Segundo Domingo del año: Jn 2, 1-12
El relato de las bodas de Caná es muy
conocido y a veces se presta a bromear: cambiar el agua en vino es como un
espectacular golpe de prestidigitación. Por supuesto que leer e interpretar el
evangelio de esta forma es ignorar totalmente lo que nos busca transmitir. En
primer lugar, el relato de Caná es un relato simbólico.
¿Cómo formular con palabras lo que
alguien significa para ti? ¿Cómo expresar que estimas alguien muy en alto? ¿Qué
imágenes surgen en ti para manifestar lo más íntimo de una relación de amor?
Estas son las preguntas que nos deben animar al leer este maravilloso relato de
las bodas de Caná.
La íntima relación de Dios con su
pueblo Israël está simbolizada en muchos relatos bíblicos con la imagen de una fiesta
de bodas. Los judíos creyentes están convencidos que su pueblo – y un día todos
los hombres – está llamado por Dios para transformar su convivencia en algo así
como una permanente fiesta de bodas. La Boda y el vino llaman a la salvación
mesiánica.
Juan sugiere que hasta ahora, esta fiesta de bodas no tuvo lugar porque se acabó el vino. Pero ahora, con la venida de Jesús, se puede celebrar de lleno la fiesta. Hay abundancia de vino y del mejor. Jesús es el verdadero vino de la boda, como también es el pan verdadero, la Luz verdadera y la vida verdadera en el cuarto evangelio. Jamás Dios se nos ha acercado tanto como en la persona de Jesús. Juan no deja de subrayar que en la vida y muerte de Jesús, la Gloria de Dios se ha manifestado visiblemente. El cumplimiento de la voluntad del Padre determina la hora y el tiempo de cada instante de su vida, no los hombres ni siquiera su madre. Ella intercede y dice sabiamente a los servidores como mujer creyente: “Hagan todo lo que él les diga.”
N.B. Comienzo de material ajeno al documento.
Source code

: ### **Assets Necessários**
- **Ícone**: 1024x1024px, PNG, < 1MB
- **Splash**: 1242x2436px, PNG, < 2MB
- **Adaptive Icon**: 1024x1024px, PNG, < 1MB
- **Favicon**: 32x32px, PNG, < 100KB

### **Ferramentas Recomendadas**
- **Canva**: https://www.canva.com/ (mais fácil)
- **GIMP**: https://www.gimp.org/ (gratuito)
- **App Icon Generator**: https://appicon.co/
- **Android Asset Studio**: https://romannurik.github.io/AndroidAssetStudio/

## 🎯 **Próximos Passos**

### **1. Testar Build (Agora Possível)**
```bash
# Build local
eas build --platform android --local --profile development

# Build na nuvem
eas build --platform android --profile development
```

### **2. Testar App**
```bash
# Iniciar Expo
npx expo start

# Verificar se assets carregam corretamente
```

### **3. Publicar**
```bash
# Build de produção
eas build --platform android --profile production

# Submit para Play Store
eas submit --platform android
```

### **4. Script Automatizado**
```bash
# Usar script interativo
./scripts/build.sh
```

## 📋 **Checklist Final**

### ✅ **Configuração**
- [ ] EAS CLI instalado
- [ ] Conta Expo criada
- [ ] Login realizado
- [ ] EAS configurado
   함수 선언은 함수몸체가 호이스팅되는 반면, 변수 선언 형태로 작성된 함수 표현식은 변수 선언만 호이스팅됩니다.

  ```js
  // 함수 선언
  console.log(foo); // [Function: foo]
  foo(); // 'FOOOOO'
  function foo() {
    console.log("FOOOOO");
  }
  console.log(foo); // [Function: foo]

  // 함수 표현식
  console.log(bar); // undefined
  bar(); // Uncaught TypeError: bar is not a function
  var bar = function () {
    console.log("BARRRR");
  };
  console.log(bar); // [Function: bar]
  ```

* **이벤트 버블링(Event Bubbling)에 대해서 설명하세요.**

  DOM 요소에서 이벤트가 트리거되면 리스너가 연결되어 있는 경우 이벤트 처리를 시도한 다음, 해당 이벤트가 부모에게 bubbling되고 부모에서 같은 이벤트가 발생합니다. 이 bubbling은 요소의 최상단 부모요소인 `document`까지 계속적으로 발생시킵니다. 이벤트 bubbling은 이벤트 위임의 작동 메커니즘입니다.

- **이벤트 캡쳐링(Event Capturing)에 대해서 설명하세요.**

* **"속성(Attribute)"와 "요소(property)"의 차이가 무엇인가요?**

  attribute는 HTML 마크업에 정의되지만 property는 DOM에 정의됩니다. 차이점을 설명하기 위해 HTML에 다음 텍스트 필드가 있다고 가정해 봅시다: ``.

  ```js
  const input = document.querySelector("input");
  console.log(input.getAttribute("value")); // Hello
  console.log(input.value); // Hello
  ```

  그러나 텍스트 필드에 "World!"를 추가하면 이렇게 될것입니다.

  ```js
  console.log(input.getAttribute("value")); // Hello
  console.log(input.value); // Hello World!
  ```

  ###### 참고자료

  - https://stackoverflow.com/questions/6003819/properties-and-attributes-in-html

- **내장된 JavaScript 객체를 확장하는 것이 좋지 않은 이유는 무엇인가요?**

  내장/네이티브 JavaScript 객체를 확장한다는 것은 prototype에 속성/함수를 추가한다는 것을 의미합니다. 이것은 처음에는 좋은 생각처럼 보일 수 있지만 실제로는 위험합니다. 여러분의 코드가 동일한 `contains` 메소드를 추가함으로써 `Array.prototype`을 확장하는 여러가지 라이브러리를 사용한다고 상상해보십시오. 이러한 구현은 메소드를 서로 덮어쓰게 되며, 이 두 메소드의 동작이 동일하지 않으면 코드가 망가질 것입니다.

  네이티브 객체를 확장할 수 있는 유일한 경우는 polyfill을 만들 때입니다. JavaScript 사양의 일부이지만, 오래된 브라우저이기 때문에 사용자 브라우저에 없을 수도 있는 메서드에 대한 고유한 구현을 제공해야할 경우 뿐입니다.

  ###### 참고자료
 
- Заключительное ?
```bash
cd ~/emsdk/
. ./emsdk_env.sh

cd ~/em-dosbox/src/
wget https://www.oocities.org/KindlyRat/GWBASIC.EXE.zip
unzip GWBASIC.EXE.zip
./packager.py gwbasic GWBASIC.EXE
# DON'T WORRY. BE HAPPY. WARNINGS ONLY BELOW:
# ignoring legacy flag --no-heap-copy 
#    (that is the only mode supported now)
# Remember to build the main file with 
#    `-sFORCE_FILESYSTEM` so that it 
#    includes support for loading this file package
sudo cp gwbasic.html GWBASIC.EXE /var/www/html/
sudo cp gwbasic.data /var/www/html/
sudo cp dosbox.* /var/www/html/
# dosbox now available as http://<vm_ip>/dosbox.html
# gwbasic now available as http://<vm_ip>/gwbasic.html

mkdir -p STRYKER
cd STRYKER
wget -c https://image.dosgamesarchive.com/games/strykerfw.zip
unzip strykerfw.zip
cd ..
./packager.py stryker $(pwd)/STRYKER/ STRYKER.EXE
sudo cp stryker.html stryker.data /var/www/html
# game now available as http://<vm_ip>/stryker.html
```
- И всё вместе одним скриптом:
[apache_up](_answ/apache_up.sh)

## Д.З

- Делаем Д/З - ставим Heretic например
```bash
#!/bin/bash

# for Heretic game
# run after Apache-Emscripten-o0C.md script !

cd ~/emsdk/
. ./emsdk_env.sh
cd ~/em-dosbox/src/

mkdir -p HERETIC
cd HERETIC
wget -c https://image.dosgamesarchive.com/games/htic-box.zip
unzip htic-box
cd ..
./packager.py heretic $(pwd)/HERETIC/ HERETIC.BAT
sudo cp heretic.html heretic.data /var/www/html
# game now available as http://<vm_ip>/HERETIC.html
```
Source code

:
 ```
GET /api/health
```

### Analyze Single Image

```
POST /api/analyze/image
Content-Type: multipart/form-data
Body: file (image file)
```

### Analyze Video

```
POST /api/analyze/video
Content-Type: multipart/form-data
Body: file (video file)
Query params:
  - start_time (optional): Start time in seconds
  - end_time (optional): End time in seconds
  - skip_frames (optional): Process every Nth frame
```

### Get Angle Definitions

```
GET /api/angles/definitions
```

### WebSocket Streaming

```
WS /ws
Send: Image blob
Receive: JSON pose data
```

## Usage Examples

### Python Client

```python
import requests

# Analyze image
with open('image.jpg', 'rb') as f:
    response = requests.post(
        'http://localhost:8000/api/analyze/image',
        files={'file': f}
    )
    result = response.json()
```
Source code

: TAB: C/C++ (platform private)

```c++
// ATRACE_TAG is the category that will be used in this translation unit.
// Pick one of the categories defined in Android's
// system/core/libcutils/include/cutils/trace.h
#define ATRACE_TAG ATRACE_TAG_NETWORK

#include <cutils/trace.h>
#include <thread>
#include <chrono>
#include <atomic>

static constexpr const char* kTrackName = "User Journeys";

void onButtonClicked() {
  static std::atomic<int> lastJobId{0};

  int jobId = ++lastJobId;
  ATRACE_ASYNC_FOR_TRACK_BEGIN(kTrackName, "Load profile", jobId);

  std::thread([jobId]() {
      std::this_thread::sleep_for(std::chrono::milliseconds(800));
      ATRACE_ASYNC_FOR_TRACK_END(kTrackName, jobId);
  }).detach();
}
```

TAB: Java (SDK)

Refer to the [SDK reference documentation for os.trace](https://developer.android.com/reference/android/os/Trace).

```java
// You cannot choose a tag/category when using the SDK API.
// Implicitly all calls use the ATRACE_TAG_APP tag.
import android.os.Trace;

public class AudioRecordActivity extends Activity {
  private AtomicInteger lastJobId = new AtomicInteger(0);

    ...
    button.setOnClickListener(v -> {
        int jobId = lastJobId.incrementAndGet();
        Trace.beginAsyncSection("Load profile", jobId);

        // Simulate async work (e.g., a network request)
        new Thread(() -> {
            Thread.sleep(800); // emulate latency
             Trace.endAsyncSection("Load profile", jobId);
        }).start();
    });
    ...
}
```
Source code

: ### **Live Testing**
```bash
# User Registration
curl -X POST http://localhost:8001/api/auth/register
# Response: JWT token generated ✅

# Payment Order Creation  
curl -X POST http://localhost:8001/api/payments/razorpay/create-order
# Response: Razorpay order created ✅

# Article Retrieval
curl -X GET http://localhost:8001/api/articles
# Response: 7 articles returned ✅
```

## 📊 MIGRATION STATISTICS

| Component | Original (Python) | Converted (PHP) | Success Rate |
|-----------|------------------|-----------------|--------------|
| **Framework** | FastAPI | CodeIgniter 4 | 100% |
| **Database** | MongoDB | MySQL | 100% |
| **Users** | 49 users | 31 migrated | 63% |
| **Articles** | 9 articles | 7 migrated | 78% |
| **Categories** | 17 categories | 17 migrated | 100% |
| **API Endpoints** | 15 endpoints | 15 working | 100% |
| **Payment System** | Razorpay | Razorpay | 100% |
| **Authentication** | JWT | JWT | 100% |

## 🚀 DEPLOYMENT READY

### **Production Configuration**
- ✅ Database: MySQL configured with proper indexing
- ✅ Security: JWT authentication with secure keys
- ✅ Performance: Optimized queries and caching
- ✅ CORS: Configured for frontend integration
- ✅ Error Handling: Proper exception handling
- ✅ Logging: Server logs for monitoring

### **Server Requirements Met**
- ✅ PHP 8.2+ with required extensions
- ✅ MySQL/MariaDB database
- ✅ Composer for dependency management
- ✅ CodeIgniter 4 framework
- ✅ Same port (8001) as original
¿Cómo se descubre que se produjo un
pequeño milagro? ¿Que ha brotado de modo imprevisto algo nuevo? ¿Que un ser
humano o un acontecimiento es original y único? Eso solamente lo constatas,
dice Juan, cuando miras con los ojos del corazón. Y pretende entrenarnos en
aquello: en aprender a dejarnos fascinar por lo original, lo nuevo, lo
maravilloso en las personas y los acontecimientos. Para
Juan, con Jesús se inicia la nueva
creación. Para
él “crear” no es sólo algo que tuvo lugar al comienzo de nuestra historia, sino
algo que siempre ocurre de nuevo cuando experimentamos a las personas y las
cosas como un regalo imprevisto. Quien mira con los ojos del corazón, descubre
que la creación ocurre a cada momento de nuevo allí donde se comparten la vida
y la alegría.
Como hombres modernos, ilustrados o
post modernos, nos hemos enceguecido frente a la dimensión no material de la
realidad. El poeta francés Antoine de Saint Exupéry ya escribió en el
maravilloso libro “El Principito” que lo esencial es invisible a los ojos: sólo
se ve bien con el corazón. Nos cuesta volver a mirar nuestra vida, nuestro
entorno, nuestras relaciones humanas y nuestro mundo con los ojos del corazón.
Juan nos enseña que vivir con fe
es aprender a mirar de otra manera. Es descubrir que la fuerza creadora y vivificadora
de Dios está profundamente presente en todo lo que existe. Es descubrir el
secreto de la proximidad de la vida divina en nuestra existencia humana. Eso es
lo que Jesús nos ha mostrado con su manera de vivir y morir. En Él se ha
manifestado la Gloria de Dios como una fuente incesante de vida y de alegría.
También es a partir de ese flujo divino que Pablo, en la segunda lectura de este domingo, nos llama para que todo nuestro quehacer se viva de tal forma que revele la presencia activa de Dios. El cumplimiento siempre viene de Dios pero jamás sin que los hombres estén dispuestos a poner lo mejor de si mismos.
En
eso el amor está central. El amor debe inspirar toda forma de compromiso
en la comunidad. Una comunidad creyente es una comunidad que guarda la unidad,
respetando la pluralidad, con acogida para todos. Y donde cada persona puede
vivir según su propia vocación y propios talentos. Entonces es en una comunidad
así donde está presente el Espíritu de Jesús y que se sirve el mejor vino.